Information supplied:
----
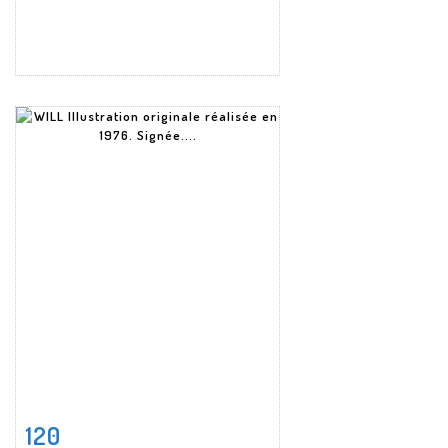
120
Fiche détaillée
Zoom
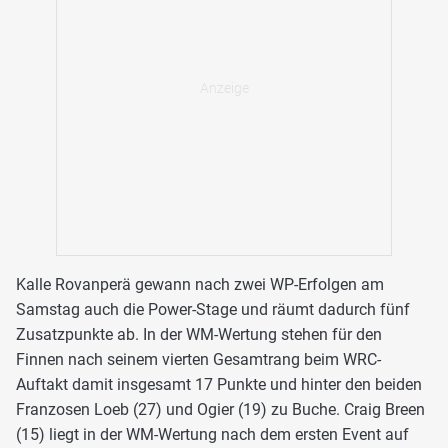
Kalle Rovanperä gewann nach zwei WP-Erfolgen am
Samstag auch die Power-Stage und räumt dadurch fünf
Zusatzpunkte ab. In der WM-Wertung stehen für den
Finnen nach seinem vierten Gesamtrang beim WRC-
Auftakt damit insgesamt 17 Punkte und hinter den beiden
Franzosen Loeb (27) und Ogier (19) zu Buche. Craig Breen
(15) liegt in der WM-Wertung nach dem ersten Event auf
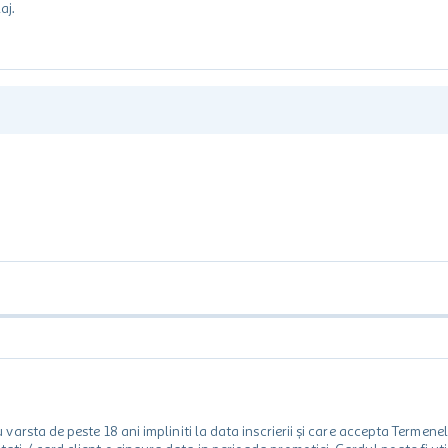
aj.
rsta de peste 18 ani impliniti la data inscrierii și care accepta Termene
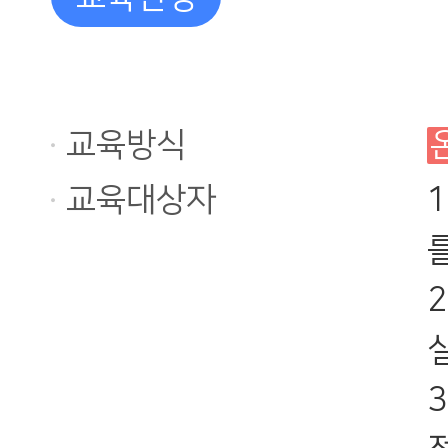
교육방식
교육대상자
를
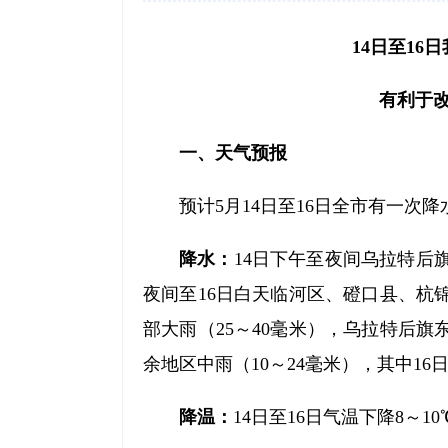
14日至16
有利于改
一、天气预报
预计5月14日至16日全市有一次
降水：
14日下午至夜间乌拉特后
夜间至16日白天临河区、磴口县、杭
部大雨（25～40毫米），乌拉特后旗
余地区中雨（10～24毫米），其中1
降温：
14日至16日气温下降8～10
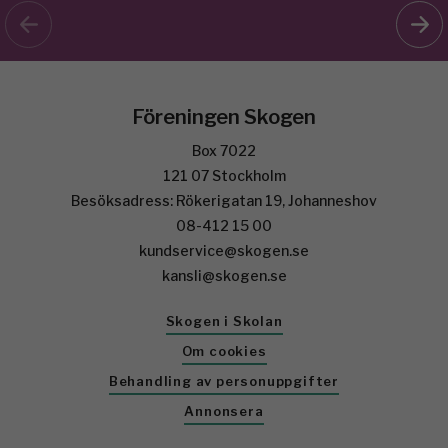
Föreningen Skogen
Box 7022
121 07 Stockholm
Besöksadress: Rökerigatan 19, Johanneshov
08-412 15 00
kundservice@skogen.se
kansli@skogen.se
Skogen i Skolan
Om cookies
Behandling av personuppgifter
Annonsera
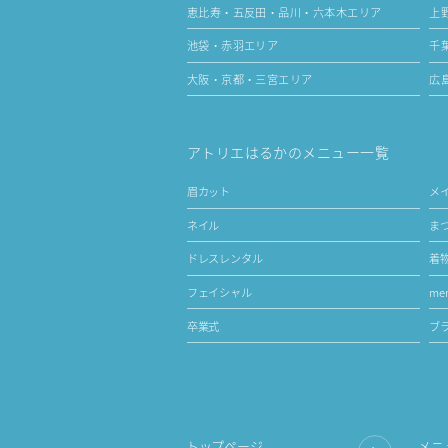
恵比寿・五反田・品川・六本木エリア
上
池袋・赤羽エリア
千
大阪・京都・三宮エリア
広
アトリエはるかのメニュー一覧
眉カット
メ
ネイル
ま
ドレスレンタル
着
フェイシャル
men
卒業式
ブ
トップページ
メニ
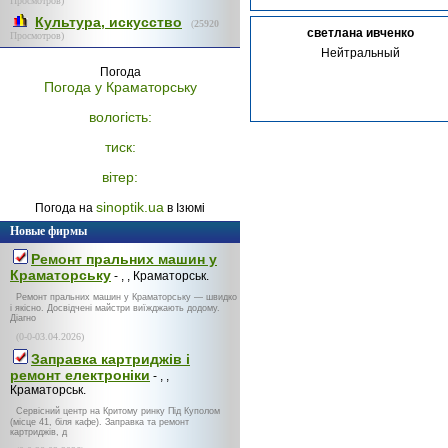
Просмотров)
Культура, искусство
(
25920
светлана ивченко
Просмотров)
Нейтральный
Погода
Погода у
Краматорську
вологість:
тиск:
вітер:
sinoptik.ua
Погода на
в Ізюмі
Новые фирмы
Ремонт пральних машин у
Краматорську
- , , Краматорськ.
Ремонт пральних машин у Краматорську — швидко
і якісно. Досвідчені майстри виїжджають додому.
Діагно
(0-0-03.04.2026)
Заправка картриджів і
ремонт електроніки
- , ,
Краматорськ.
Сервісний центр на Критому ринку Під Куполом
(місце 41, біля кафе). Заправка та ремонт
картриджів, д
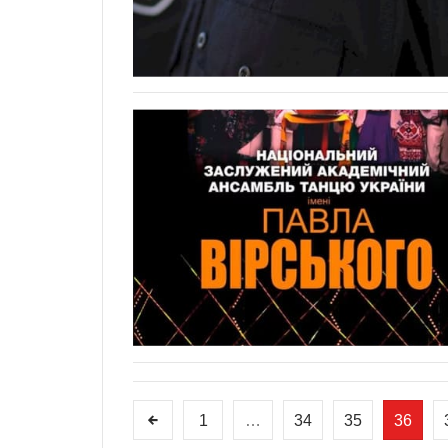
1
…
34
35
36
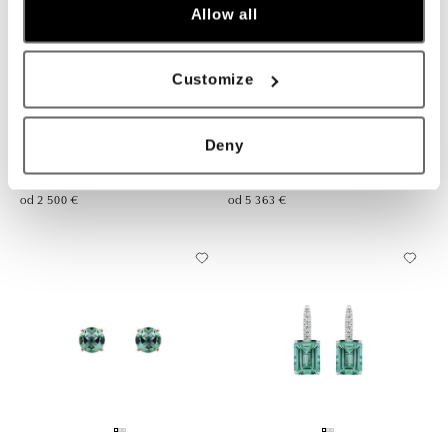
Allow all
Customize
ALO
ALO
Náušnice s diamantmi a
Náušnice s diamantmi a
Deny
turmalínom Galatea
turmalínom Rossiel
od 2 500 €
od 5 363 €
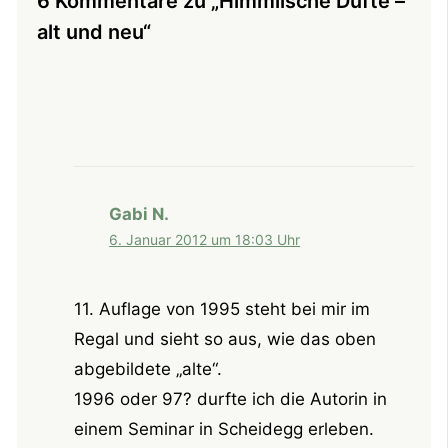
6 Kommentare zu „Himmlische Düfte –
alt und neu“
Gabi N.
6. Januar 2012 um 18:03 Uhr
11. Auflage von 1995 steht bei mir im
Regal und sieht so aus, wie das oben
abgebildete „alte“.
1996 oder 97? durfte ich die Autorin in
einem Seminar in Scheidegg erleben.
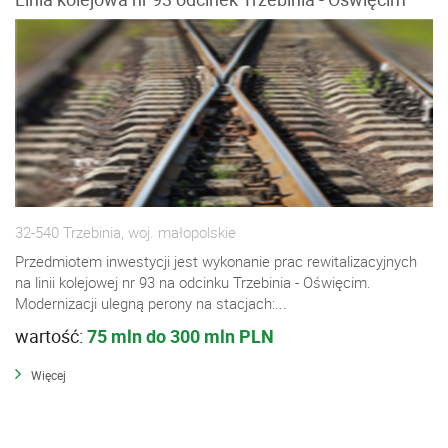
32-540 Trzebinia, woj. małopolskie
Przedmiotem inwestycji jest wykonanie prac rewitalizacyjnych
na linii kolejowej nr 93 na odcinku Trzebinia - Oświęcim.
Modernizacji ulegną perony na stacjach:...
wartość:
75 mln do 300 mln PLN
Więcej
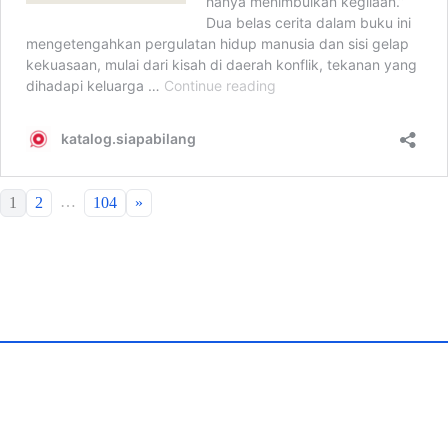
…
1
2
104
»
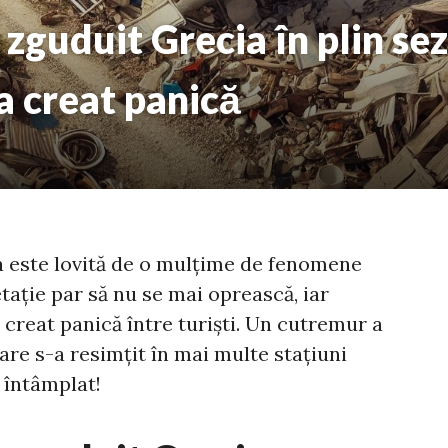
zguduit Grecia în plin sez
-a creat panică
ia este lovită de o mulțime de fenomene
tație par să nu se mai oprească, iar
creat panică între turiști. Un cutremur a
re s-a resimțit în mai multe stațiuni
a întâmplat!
----
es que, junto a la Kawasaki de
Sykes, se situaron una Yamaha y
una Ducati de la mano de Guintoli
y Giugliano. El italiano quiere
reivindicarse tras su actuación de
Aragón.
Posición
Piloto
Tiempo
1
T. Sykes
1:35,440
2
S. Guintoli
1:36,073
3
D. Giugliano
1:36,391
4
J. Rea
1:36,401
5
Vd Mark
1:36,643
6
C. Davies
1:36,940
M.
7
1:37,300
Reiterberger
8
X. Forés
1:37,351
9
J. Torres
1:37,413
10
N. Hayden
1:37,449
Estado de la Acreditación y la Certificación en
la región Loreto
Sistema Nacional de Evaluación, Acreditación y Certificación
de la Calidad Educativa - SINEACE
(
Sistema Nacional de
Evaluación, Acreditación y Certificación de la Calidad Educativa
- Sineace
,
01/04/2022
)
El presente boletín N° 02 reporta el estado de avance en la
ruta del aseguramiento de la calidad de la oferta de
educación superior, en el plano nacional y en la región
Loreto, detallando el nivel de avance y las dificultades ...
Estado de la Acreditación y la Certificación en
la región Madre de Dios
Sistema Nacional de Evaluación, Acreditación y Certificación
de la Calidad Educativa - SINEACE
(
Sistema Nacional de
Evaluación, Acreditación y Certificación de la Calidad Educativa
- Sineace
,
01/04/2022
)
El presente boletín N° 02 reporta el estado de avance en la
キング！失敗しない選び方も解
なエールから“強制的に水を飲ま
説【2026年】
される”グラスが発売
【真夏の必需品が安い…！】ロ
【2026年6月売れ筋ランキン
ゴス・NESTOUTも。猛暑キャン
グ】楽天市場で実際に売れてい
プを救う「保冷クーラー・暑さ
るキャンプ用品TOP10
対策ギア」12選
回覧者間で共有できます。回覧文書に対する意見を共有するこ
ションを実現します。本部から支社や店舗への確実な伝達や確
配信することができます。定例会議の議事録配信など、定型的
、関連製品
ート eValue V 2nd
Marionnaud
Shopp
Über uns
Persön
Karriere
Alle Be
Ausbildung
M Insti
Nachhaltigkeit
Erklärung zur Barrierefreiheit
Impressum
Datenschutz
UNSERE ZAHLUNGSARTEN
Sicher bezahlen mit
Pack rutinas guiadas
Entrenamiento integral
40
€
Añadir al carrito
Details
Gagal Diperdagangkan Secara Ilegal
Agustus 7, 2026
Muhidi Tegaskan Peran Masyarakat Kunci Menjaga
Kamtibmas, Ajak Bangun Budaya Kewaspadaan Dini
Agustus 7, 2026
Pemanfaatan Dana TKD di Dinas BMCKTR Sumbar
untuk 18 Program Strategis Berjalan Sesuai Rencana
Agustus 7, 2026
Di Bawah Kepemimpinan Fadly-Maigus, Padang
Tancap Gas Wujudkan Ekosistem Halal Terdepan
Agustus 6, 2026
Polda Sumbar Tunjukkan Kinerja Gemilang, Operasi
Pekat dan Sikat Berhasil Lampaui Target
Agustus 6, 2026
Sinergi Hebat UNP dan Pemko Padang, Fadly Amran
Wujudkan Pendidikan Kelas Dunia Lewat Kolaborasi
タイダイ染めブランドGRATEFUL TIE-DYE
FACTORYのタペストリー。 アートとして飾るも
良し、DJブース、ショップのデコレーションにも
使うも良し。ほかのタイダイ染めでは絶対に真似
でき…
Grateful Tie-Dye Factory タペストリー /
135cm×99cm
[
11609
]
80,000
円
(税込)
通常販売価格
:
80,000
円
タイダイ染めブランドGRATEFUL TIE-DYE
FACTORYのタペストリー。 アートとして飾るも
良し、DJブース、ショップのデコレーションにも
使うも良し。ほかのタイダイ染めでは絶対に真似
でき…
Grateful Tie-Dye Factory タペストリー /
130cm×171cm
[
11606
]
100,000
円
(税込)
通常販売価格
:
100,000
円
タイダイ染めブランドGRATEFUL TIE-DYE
----
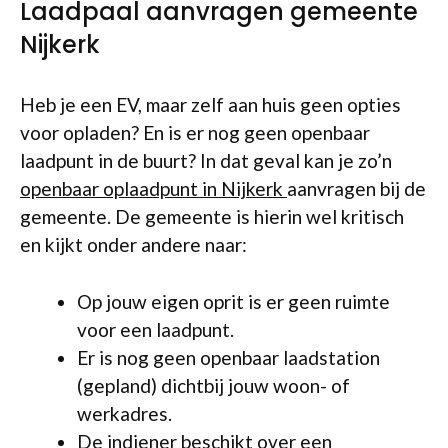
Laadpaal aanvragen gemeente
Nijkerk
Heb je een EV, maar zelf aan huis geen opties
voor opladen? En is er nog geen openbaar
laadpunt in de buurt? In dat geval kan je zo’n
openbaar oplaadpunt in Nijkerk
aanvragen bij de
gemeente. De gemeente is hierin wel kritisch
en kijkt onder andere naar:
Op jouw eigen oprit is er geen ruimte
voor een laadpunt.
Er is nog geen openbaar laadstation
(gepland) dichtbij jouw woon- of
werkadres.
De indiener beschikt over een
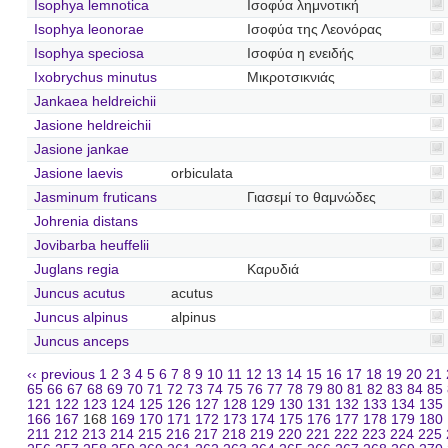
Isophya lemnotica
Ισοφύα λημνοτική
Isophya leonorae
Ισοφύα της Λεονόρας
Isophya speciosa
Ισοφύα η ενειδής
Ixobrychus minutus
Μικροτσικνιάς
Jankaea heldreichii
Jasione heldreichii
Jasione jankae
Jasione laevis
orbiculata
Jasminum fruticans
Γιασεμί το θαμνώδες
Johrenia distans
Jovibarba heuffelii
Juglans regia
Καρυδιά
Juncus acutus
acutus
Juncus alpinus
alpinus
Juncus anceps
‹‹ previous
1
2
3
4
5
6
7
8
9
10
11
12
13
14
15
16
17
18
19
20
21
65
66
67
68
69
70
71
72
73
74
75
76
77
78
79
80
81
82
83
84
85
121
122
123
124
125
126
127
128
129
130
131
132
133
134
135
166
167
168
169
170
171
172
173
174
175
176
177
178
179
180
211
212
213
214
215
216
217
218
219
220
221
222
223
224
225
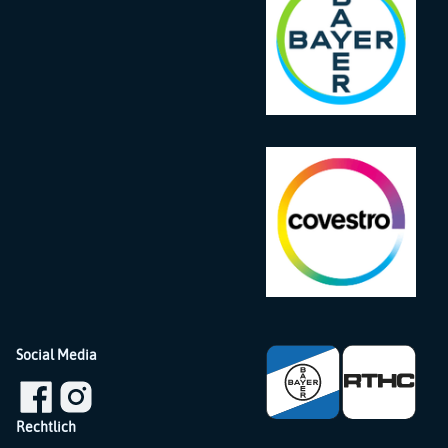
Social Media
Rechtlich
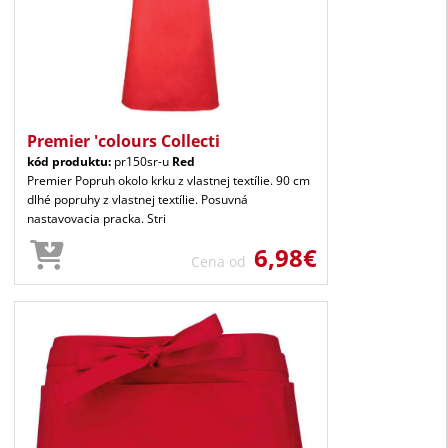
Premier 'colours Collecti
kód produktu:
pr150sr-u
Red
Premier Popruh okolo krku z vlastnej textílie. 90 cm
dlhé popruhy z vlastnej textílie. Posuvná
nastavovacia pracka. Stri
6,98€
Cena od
----
Problem statement: From the data above, return only the lines starting at the line that holds "(15) liegt in" and ending at the line that holds "Новые фирмы", word for word and without pictures.

Answer to the exercise:
(15) liegt in der WM-Wertung nach dem ersten Event auf
aj.
rsta de peste 18 ani impliniti la data inscrierii și care accepta Termene
교육방식
교육대상자
를
14日至16
有利于改
一、天气预报
预计5月14日至16日全市有一次
降水：
14日下午至夜间乌拉特后
夜间至16日白天临河区、磴口县、杭
部大雨（25～40毫米），乌拉特后旗
余地区中雨（10～24毫米），其中1
降温：
14日至16日气温下降8～10
Föreningen Skogen
Box 7022
121 07 Stockholm
Besöksadress: Rökerigatan 19, Johanneshov
08-412 15 00
kundservice@skogen.se
kansli@skogen.se
Skogen i Skolan
Om cookies
Behandling av personuppgifter
Annonsera
恵比寿・五反田・品川・六本木エリア
上
池袋・赤羽エリア
千
大阪・京都・三宮エリア
広
アトリエはるかのメニュー一覧
眉カット
メ
ネイル
ま
ドレスレンタル
着
フェイシャル
men
卒業式
ブ
トップページ
メニ
Просмотров)
Культура, искусство
(
25920
светлана ивченко
Просмотров)
Нейтральный
Погода
Погода у
Краматорську
вологість:
тиск:
вітер:
sinoptik.ua
Погода на
в Ізюмі
Новые фирмы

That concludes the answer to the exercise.